** Opening Provided passage block **

I read with dismay a report in the Awoko Newspaper of 23 June 2016 captioned “Police stops EPA from closing ALA, Carmanor.” According to the report, two agriculture companies, African Lion Agriculture (ALA) and Carmanor Ltd, failed to comply with the provisions of the country’s environmental protection laws by not obtaining an environmental licence for their joint agriculture project.
In 2013 ALA leased over two thousand acres of farmland in Imperi and Jong chiefdoms, Southern Sierra Leone, to set up rubber, oil palm and cocoa plantations. The company agreed to pay $5 per acre as annual rent to the landowners. Farmland in the Imperi chiefdom, where the bulk of the land was obtained, is in very short supply as the area also hosts the most destructive mineral sand mining operation in the country. For several decades, the mines have yielded rutile, a type of titanium dioxide mineral, used in the manufacture of white pigment. The mineral right owner, Sierra Rutile- a company listed on a submarket of the London Stock Exchange – uses a multi-storied water-based dredge to mine and process a thousand tonnes of the product per hour. The dredge leaves in its wake artificial lakes which make the mined-out land unsuitable for any useful purpose. ALA is a subsidiary of Sierra Rutile. In June 2015, Carmanor and Sierra Rutile reached agreement for the takeover of ALA. In exchange for expanding ALA’s plantations and constructing an oil palm mini-mill, Carmanor will “earn-in” to ALA.

** Closing Provided passage block **
** Opening Raw data block **

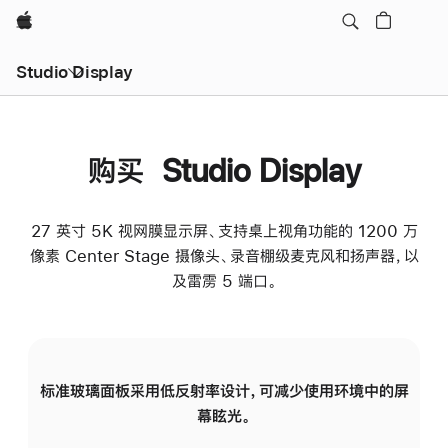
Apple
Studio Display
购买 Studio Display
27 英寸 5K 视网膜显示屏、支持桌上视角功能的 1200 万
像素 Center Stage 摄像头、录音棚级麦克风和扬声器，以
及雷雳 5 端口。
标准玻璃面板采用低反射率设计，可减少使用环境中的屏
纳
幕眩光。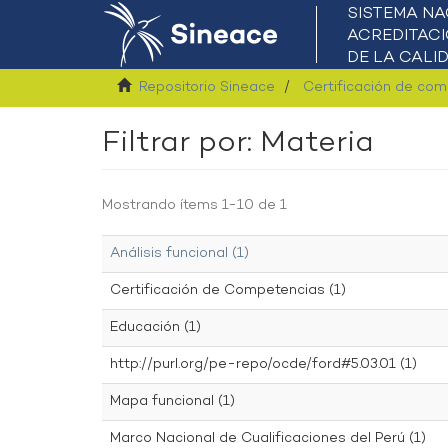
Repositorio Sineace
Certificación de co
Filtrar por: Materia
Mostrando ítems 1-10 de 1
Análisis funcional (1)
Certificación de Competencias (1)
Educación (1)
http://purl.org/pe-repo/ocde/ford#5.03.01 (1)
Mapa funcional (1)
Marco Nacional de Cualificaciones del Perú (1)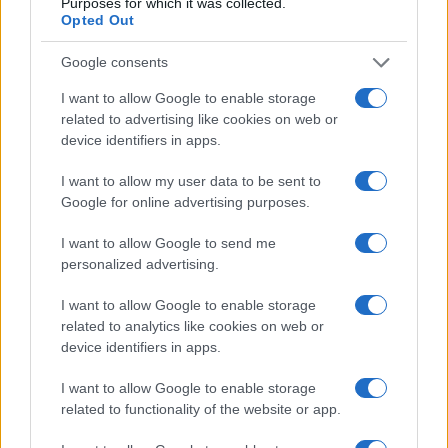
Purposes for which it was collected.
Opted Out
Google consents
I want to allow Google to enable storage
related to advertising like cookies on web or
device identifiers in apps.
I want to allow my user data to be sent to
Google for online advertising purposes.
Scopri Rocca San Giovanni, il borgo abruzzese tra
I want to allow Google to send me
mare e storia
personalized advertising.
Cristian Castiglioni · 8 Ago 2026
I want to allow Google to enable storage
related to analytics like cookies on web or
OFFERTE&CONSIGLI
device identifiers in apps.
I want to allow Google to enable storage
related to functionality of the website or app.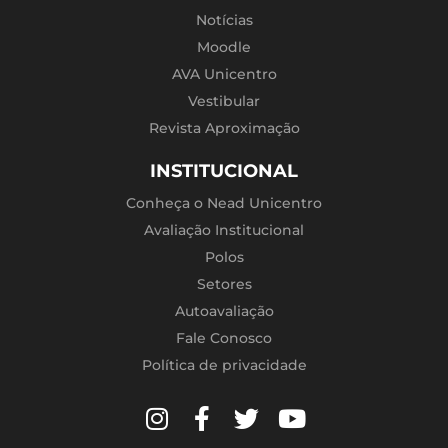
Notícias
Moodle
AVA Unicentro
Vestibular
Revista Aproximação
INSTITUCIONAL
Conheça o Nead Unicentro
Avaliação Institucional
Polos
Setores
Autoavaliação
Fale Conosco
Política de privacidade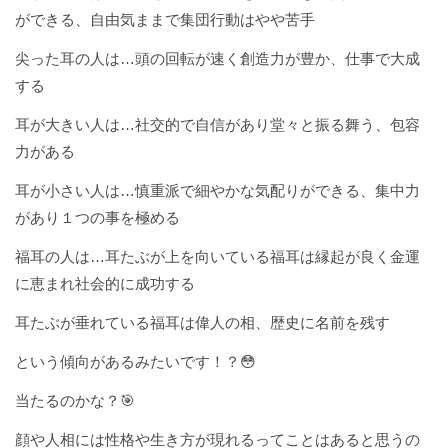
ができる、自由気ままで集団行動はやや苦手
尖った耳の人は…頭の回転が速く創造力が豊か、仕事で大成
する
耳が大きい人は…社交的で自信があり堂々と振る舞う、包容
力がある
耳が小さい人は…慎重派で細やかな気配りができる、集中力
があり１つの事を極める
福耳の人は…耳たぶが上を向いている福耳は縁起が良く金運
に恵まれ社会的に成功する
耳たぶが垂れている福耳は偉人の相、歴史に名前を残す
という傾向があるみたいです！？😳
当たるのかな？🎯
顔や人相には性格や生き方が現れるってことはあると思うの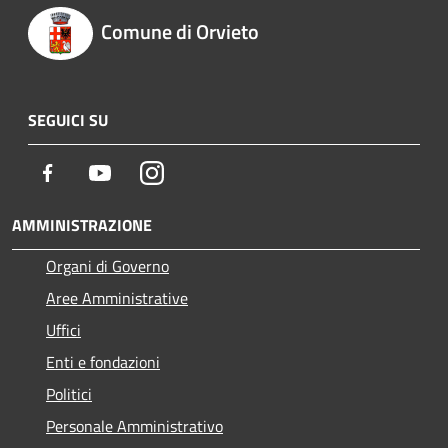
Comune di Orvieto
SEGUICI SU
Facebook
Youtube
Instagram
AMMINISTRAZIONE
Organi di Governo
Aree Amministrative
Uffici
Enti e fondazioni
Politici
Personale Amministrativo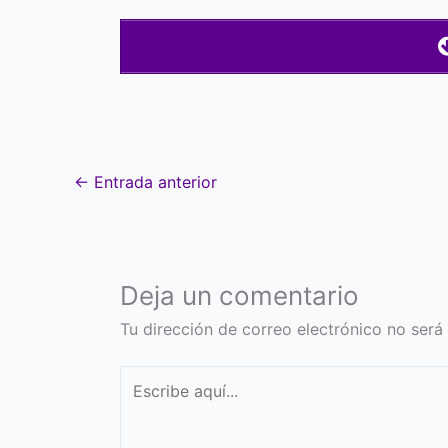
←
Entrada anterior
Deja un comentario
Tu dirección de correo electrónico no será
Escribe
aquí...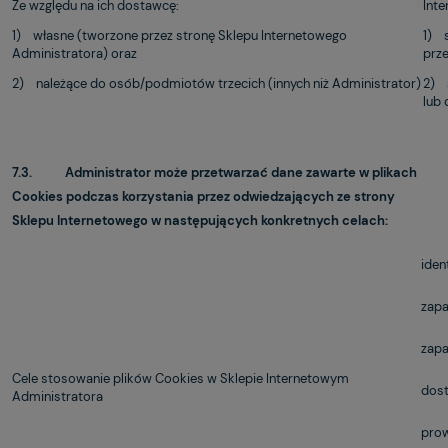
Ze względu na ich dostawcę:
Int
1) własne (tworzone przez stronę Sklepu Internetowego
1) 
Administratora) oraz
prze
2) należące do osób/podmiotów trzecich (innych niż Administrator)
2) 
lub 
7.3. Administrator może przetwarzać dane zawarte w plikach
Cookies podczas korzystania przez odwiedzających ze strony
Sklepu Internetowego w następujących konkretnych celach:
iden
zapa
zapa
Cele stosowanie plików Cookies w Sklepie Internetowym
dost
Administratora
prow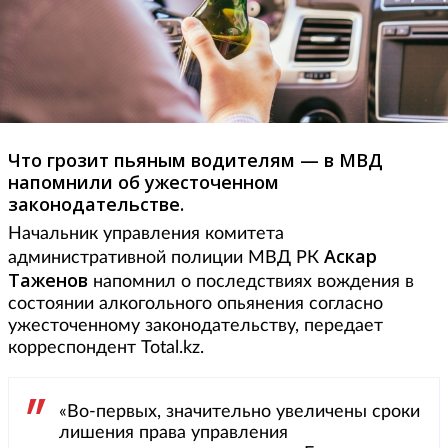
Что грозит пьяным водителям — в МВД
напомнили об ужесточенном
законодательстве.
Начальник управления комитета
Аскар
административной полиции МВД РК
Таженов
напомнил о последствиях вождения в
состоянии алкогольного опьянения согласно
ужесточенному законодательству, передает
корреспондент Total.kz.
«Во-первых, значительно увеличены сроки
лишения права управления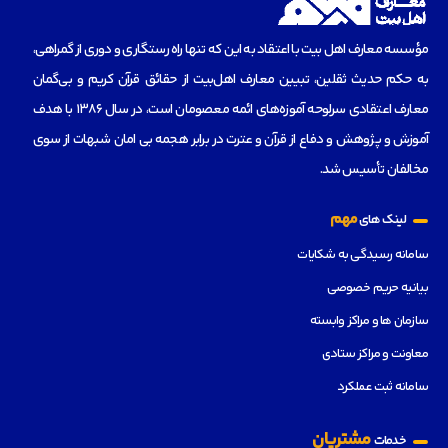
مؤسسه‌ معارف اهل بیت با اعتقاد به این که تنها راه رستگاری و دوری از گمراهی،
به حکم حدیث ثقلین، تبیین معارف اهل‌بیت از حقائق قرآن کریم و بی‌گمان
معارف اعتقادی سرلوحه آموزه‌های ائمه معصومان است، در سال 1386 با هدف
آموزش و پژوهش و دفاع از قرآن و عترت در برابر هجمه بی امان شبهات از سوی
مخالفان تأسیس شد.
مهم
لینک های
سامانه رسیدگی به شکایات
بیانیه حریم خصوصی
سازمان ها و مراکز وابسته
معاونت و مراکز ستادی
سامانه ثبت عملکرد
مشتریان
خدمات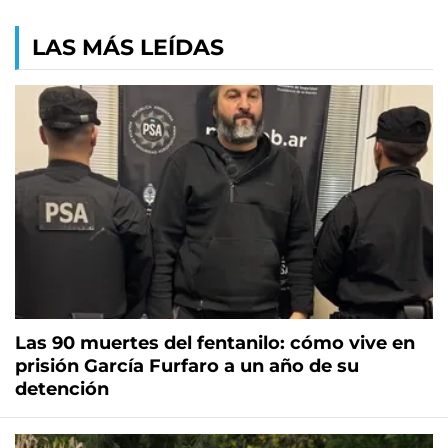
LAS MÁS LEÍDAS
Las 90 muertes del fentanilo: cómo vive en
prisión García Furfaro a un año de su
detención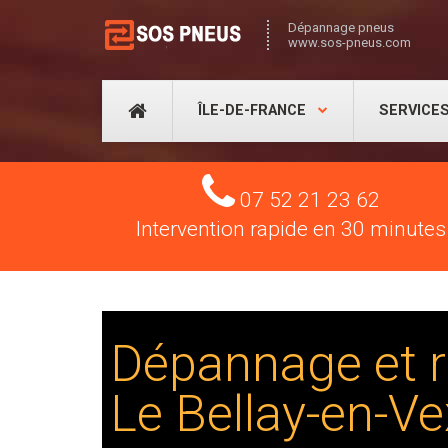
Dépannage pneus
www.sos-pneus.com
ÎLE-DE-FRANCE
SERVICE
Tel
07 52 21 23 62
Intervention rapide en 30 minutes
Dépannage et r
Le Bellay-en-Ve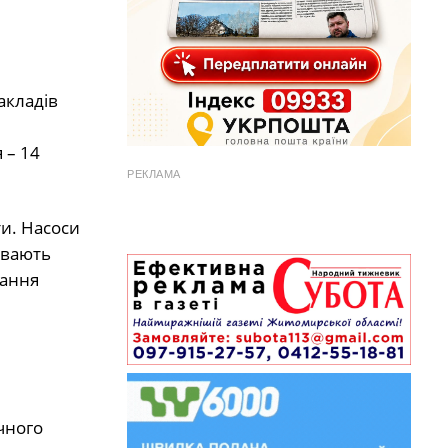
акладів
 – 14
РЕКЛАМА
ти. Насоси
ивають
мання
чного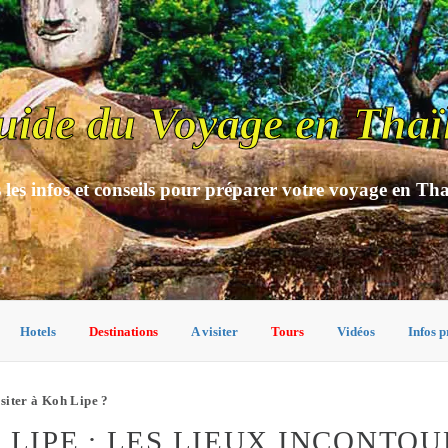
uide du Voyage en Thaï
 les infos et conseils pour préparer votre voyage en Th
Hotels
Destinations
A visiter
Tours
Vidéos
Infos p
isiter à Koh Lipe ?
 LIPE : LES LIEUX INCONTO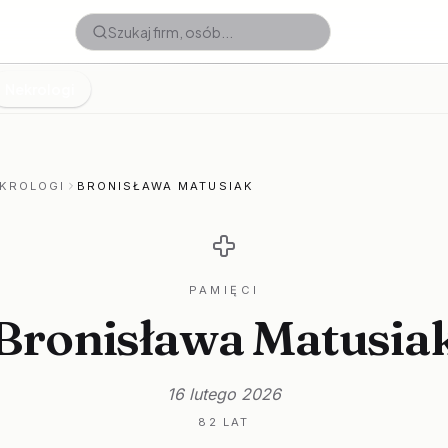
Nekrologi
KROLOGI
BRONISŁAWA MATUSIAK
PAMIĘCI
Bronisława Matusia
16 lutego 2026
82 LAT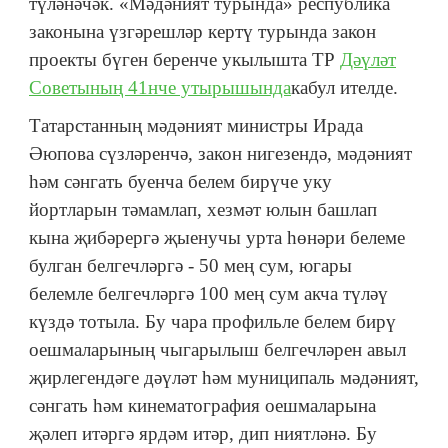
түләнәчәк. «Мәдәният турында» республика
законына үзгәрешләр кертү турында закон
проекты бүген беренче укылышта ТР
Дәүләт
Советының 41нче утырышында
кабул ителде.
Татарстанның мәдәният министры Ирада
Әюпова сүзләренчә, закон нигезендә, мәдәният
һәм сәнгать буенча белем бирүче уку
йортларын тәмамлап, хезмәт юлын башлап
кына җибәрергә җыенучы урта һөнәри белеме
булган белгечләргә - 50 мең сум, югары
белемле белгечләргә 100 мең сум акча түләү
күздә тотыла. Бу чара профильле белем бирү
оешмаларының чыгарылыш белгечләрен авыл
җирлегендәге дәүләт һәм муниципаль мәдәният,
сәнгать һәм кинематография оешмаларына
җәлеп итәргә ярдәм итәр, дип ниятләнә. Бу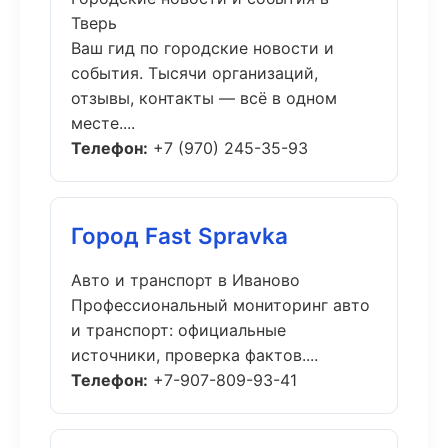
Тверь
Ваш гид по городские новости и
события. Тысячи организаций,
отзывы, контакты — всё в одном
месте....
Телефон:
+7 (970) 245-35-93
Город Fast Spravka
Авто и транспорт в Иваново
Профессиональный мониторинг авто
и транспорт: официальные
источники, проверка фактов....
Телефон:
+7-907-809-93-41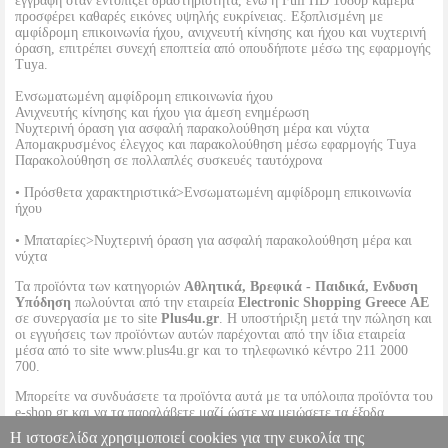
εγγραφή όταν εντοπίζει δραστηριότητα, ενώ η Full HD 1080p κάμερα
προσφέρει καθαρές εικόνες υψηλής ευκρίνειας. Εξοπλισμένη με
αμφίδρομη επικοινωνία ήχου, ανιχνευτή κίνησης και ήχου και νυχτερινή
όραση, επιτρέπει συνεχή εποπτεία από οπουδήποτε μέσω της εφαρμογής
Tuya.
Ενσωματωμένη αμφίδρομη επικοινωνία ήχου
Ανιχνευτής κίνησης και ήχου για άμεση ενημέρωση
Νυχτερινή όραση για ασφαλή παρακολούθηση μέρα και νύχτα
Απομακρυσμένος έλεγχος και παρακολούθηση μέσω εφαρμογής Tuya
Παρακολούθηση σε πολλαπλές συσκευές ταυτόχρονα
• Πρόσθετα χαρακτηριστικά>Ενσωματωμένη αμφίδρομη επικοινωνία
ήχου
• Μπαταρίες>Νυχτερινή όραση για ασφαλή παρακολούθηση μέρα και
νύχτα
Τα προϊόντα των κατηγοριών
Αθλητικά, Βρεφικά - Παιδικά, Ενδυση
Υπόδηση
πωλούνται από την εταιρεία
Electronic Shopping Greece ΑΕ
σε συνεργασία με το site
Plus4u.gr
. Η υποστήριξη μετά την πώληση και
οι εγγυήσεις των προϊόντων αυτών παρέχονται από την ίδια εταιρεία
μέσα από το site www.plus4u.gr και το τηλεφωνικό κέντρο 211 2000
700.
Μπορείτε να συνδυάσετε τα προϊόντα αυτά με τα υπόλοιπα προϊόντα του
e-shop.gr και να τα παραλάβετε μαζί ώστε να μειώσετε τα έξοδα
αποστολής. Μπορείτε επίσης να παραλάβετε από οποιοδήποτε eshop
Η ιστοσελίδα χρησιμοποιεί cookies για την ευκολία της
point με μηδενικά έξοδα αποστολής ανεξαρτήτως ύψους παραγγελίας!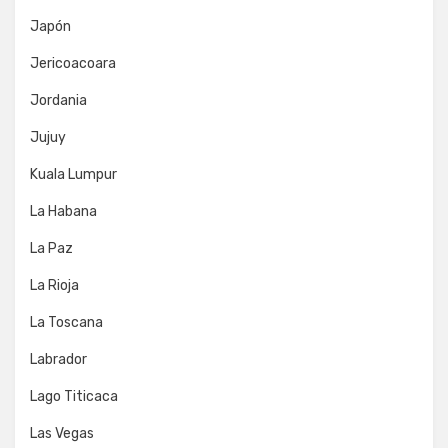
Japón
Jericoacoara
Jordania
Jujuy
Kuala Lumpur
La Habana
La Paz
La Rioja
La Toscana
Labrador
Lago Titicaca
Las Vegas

** Closing Raw data block **

- _Study questions_
a - Answer these questions using the passage on African Lion Agriculture and Carmanor:
(i) Which newspaper carried the report, and on what date?
(ii) How much annual rent per acre did ALA agree to pay the landowners?
(iii) What mineral have the Imperi mines yielded, and what is it used to make?
b - Carry the passage on the ALA and Carmanor plantation project forward from its final sentence.
The listing comes from a different source than the passage about ALA and Carmanor.

- _Answers for each item_
a -
(i) The Awoko Newspaper, on 23 June 2016.
(ii) $5 per acre.
(iii) Rutile, a type of titanium dioxide mineral, used to make white pigment.

b -
Sierra Leone’s environmental protection laws require any company seeking to undertake large scale agriculture to first obtain an environmental license. As a pre-condition for the licence, the company should undertake an environmental impact assessment (EIA). The assessment should set out, among others, the potential environmental and social harm the project might cause and mitigation measures. It is an offence for a company to undertake such a project without holding a valid environmental licence. EIA processes the world over, are critical for any environment-altering intervention. They allow for expert evaluation of the potential risks of a project, so that those who make decisions are better informed. The participatory nature of the process also allows members of the public to bring their perspectives to bear.
The ALA/Carmanor plantations have been operating since 2013 without an environmental license, and therefore in breach of environmental law. After babysitting ALA and Carmanor for three years, the environment regulator finally decided to enforce the law this month, only to be stymied by a police force that seems to have lost sight of its mandate.
It is normal practice for regulators and court officials to request police protection when punitive legal provisions or orders are being enforced. The environment protection agency in this case requested for police personnel to accompany officials effecting the closure of ALA/Carmanor project. According to the report, the police local unit commander, informed the EPA that his superior, an Assistant Inspector General “instructed me not to let this operation happen.” The commander finally gave the excuse of inadequate capacity stating that: “…we do not have the five armed personnel requested for…”.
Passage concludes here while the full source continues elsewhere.